* Your task
Could you repeat the data below word for word, from its first line through the line containing "genus: Zantedeschia", with both of those lines included?

── Information given ──

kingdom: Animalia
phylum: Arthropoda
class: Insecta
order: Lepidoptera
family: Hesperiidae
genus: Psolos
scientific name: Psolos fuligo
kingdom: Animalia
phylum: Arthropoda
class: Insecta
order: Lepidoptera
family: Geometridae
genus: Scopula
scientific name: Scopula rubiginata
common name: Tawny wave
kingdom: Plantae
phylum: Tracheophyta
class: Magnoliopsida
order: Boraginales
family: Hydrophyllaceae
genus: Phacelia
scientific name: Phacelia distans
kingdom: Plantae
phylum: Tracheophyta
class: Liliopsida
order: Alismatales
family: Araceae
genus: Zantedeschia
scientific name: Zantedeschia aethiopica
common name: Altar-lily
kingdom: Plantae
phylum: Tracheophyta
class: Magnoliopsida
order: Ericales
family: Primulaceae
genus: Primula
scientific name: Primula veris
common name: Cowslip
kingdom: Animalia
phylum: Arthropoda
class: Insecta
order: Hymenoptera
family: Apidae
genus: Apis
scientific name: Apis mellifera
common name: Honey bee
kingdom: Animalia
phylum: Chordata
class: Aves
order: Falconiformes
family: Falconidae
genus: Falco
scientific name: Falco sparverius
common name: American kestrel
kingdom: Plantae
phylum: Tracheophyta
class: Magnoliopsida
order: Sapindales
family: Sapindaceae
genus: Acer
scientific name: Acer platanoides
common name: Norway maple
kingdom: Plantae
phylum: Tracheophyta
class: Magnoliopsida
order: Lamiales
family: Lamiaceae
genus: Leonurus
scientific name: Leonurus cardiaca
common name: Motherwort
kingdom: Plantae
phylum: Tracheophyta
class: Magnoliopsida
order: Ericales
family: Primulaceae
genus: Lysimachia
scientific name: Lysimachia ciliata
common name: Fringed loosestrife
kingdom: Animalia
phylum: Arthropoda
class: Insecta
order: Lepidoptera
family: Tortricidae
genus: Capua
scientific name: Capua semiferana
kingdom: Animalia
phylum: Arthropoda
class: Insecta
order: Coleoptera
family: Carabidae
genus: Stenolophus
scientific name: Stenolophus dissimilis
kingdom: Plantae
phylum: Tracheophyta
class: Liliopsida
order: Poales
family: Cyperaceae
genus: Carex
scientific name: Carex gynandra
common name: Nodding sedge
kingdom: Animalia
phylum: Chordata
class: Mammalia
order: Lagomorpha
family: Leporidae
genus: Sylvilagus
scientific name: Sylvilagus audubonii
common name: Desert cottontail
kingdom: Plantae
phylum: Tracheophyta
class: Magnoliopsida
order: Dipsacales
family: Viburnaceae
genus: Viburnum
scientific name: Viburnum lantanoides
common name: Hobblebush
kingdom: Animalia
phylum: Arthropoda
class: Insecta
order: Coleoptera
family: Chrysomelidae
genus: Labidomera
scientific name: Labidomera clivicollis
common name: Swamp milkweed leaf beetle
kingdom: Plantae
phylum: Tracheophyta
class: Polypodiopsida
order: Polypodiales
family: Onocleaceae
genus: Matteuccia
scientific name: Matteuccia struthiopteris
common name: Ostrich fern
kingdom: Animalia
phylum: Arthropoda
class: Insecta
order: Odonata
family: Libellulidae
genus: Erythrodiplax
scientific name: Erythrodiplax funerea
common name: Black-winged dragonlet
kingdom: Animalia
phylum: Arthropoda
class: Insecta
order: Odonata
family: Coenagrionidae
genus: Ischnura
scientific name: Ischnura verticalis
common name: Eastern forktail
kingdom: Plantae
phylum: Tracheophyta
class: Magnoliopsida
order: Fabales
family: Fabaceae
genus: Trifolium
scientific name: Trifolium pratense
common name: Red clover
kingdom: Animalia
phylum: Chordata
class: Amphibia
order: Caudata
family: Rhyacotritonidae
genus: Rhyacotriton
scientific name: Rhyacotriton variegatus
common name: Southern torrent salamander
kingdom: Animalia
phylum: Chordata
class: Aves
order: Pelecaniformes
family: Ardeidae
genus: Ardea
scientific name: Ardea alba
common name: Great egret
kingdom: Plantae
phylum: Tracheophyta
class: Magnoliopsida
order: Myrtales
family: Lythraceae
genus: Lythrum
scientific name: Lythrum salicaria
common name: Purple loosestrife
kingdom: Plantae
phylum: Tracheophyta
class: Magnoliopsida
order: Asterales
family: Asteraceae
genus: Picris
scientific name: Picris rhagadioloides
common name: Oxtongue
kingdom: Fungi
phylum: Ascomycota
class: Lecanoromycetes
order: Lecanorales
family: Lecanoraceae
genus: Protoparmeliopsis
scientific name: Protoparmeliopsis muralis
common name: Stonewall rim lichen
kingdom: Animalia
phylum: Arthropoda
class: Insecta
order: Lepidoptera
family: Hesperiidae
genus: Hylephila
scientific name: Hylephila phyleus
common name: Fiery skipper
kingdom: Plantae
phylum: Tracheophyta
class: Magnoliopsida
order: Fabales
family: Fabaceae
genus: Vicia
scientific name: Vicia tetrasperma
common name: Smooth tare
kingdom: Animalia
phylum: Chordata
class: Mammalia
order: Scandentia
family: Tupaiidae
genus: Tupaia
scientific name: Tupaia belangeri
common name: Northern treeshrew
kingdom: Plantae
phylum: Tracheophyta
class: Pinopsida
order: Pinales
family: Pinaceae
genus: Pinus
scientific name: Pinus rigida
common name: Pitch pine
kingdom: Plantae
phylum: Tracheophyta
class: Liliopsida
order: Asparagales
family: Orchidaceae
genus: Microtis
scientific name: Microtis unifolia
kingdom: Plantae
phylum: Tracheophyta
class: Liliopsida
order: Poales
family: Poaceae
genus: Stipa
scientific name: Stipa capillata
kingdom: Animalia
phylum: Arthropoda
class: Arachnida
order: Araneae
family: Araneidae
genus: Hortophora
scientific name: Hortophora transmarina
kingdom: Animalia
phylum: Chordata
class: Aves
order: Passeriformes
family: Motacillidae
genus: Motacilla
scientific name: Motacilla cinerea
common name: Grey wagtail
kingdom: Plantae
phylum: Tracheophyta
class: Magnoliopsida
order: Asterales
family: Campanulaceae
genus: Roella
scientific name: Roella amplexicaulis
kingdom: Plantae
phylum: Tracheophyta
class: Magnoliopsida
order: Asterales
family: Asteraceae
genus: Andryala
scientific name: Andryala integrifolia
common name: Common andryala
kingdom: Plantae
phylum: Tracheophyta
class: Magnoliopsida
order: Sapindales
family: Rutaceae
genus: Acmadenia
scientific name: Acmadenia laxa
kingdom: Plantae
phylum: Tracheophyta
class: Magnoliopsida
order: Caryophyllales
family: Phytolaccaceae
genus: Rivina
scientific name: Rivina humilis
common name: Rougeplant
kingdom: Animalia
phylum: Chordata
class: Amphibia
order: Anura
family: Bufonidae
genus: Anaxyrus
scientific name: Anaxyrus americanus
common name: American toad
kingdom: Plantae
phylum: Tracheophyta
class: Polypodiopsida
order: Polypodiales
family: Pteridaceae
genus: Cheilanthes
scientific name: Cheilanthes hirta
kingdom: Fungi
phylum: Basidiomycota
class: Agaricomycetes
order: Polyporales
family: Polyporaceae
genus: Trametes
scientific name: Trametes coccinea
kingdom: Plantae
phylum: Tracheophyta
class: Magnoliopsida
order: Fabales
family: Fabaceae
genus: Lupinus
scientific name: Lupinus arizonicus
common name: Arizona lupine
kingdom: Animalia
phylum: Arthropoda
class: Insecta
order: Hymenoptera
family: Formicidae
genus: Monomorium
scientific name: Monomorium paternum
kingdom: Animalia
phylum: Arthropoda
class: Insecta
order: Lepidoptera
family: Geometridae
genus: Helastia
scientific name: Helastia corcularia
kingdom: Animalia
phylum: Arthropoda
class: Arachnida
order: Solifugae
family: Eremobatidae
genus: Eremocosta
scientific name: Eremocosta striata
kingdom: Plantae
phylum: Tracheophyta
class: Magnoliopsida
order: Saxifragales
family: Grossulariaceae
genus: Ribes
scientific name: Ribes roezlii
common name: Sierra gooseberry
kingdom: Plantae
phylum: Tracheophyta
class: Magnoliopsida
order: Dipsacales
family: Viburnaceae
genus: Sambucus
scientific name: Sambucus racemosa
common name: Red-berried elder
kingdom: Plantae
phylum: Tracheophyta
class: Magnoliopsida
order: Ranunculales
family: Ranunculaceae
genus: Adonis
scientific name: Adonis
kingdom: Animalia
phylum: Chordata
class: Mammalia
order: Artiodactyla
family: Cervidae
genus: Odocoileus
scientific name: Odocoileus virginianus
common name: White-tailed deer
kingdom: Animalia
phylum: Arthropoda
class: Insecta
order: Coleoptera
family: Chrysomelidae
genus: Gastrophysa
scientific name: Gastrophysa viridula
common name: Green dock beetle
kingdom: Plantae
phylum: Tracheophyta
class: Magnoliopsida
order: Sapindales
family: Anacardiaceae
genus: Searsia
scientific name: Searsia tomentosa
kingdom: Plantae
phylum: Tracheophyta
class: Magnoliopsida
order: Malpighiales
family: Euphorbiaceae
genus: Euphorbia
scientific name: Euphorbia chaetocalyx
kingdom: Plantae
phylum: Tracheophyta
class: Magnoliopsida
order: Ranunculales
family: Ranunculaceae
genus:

───

* Answer in full
kingdom: Animalia
phylum: Arthropoda
class: Insecta
order: Lepidoptera
family: Hesperiidae
genus: Psolos
scientific name: Psolos fuligo
kingdom: Animalia
phylum: Arthropoda
class: Insecta
order: Lepidoptera
family: Geometridae
genus: Scopula
scientific name: Scopula rubiginata
common name: Tawny wave
kingdom: Plantae
phylum: Tracheophyta
class: Magnoliopsida
order: Boraginales
family: Hydrophyllaceae
genus: Phacelia
scientific name: Phacelia distans
kingdom: Plantae
phylum: Tracheophyta
class: Liliopsida
order: Alismatales
family: Araceae
genus: Zantedeschia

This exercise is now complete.